Questions-ConvergedSecurity-20In response to an audience question about the lead authority for high rise buildings, Cheney said the Building Safety Act doesn’t remove responsibility for regulation from any other regulator, so the Fire Safety Order still applies, the Housing Act still applies, and all the other legislation that already existed still applies.

Who takes the lead will depend on who is best placed to address the issue at hand on a case-by-case basis.

“If we build on the communication and cooperation that has existed over the last few years putting the legislation in place, then I think we can work together and make sure people understand who is doing what.”

Coombe made the point that while Dame Judith Hackitt was very clear in her report that there should be a single regulator for high rise buildings, that hasn’t happened.

“I’m not saying it’s not going to work, but when you look at the legislation around occupation and mixed use, you’ve got bits that fall to us, bits that fall to Housing, bits that the regulator does – how is an accountable person going to map through that?…We need a culture change and people need to know where they stand, and I think we missed a bit of an opportunity there.”

Andrew Rich of the HSE said it’s still early days and it needs a whole culture change which will not happen overnight. Secondary legislation has only just come out, so it’s as new to the HSE as to everybody else.

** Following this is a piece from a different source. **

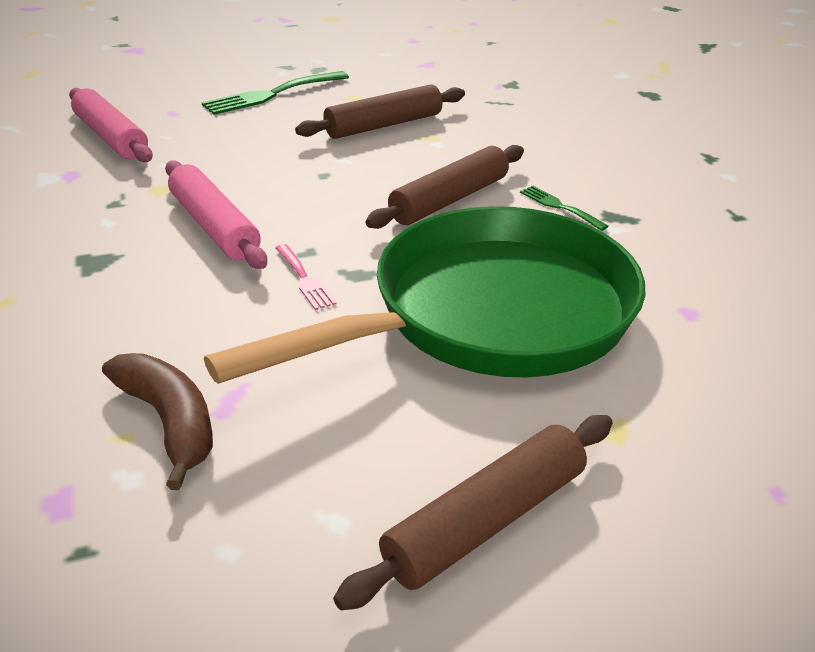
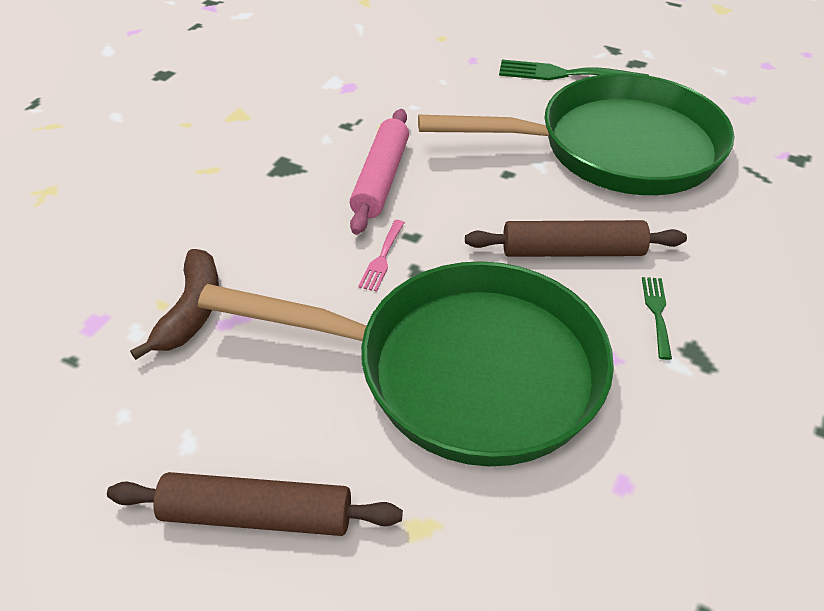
camera: 45 degrees right, 10 degrees up
(111, 137) = (408, 65): pink rolling pin -> none
(384, 125) = (616, 149): brown rolling pin -> green pan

There is already guidance out there – it’s about where to look –but nobody said it’s going to be easy.

Greater accountability and urgency needed

Murphy said there needs to be a greater sense of accountability from people who are responsible for buildings, and those who advise them.

“It is a challenge to implement this new and quite complicated regime, but that’s not a good enough reason for not getting on with the job of making these buildings safer.

“There also needs to be a greater sense of accountability and urgency – for too long we’ve seen building owners sitting quite happy to allow their buildings to languish with unsafe cladding stuck on it.”

In response to a question based on Michael Gove’s reported comments that there were fewer rights for buying homes than buying washing machines, Jonny Murphy answered that houses are more complicated than washing machines, so there is a valid historical reason for that.

Through the Building Safety Act, very significant reforms which are quite challenging to implement have been brought forward, which will give better assurance as to how buildings are constructed. The government was trying to deal with the historical issues by putting up billions of pounds, that will eventually be recouped from the industry to remediate those unsafe buildings through the cladding funds, and is spending a huge amount of time and money on how to force building owners refusing to comply to fix those buildings.

It has also drawn up a contract with 50 major developers which means they’re going to go back and fix those buildings.

“Government is doing quite a lot to try and correct those historical wrongs, but we can’t go back and automatically undo them,” said Murphy.

“The wide-ranging reforms that the Building Safety Act has brought forward and the work that we are doing now [means] building safety is front and centre of the agenda – it’s something politicians really care about. There’s a very large number of people across government working on this, but it’s not as simple as just enacting consumer protection.”